2. Beide modellen hebben een applicatielaag.
- Twee verschillen tussen het OSI-model en het TCP/IP-referentiemodel zijn:
1. Het TCP/IP-referentiemodel bevat geen presentatielaag in tegenstelling tot het OSI-model.
2. Het TCP/IP-referentiemodel bevat geen sessielaag in tegenstelling tot het OSI-model.
De datalinklaag verzorgt in het OSI-model het splitsen van onbehandelde bitstroom in frames.
De netwerklaag bepaalt welke route door het subnet moet worden gebruikt.
Pakketten kapselen TPDU"s in, in het OSI model, want TPDU"s bevinden zich op de transportlaag.
Fysieke laag
- theoretische grondslagen van de fysieke laag
Informatie kan via kabels worden verzonden door het variëren van een natuurkundige eigenschap, zoals spanning of stroom. We kunnen het gedrag van het signaal beschrijven en wiskundig analyseren door de waarde van de spanning of de stroom voor te stellen als een eenwaardige functie f(t) van de tijd.
- vaste media, losse media
Voor het transporteren van een bitstroom van de ene machine naar de andere machine kunnen verschillende media worden gebruikt. We maken hier een onderscheid tussen vaste media (koperdraad, glasvezels) en losse media (radio, laserstralen).
- magnetische media
Een voordeel van magnetische media (bv. banden, diskettes) en verzending per bestelwagen is een hoge bandbreedte en een lage kostprijs. Een nadeel is dat de transmissietijd vrij lang is (enkele uren).
- twisted-pair kabels
Een voordeel van twisted-pair kabels is dat de magnetische interferentie laag is, door de inelkaar gedraaide aders. Een twisted-pair kabel kan data over een paar kilometer verzenden, voor grotere afstanden dienen repeaters gebruikt te worden. Twisted-pair kabels hebben een gunstige prijs/prestatie verhouding en worden daarom veel ingezet als transmissiemedium. De meest gangbare variant van twisted-pair kabels zijn UTP-kabels (Unshielded Twisted Pair).

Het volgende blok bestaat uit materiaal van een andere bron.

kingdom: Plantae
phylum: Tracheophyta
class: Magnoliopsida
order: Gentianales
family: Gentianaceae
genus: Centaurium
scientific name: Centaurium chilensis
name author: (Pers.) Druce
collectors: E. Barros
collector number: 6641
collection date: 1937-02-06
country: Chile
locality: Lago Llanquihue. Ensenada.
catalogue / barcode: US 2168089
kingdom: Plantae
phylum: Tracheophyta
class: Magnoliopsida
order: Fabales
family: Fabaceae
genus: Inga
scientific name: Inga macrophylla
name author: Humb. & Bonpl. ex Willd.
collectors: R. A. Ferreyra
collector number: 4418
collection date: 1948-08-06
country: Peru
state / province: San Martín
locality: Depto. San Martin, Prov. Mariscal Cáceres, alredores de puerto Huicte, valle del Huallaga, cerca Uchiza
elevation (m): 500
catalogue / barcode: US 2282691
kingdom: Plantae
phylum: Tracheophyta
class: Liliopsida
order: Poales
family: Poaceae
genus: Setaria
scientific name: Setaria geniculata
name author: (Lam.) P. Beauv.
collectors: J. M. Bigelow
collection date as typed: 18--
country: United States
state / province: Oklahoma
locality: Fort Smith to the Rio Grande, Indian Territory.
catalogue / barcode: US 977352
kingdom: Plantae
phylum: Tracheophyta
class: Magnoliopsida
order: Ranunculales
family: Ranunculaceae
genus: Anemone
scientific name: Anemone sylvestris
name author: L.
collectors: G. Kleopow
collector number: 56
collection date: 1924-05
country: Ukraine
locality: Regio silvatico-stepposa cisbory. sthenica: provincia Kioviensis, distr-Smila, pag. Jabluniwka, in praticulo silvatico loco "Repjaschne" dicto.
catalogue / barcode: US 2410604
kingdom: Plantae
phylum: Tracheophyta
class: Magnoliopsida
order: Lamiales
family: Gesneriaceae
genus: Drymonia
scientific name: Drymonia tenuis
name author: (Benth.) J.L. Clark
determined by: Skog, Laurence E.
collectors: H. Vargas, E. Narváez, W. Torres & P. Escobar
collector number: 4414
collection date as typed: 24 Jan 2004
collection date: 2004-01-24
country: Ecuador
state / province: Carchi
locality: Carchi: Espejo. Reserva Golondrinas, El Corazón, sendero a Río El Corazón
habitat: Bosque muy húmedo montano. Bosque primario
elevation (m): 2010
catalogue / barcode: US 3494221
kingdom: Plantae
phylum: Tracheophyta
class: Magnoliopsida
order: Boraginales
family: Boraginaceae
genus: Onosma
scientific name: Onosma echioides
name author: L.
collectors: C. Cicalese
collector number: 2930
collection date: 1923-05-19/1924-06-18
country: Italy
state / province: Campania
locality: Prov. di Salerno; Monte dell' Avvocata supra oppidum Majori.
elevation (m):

- coaxiale basisbandkabels
Coaxkabels hebben een grote bandbreedte en zijn goed bestendig tegen ruis. Voor kabels van 1km lengte is een datasnelheid van 1 à 2 Gbps haalbaar. Coaxkabels worden nog vaak gebruikt voor kabeltelevisie en soms in het telefoonsysteem, waar dat nog niet door glasvezel is vervangen.
- coaxiale breedbandkabel
Dit type coax-kabelsysteem maakt gebruik van analoge transmissie op gewone televisiekabels. Het wordt broadband genoemd. Broadband staat in de context van computernetwerken voor kabelnetwerken waarop analoge transmissie plaatsvindt.
- glasvezelkabel
Ook glasvezelkabels kun je kopen.
- openbaar telefoonnet
Het openbare telefoonnet is handig als je wilt telefoneren. Het openbare telefoonnet bestaat uit drie componenten, te weten: 1. netlijnen (twisted-pair kabels, analoge signalen), 2. interlokale lijnen (glasvezelkabels, grotendeels digitaal), 3. schakelcentrales.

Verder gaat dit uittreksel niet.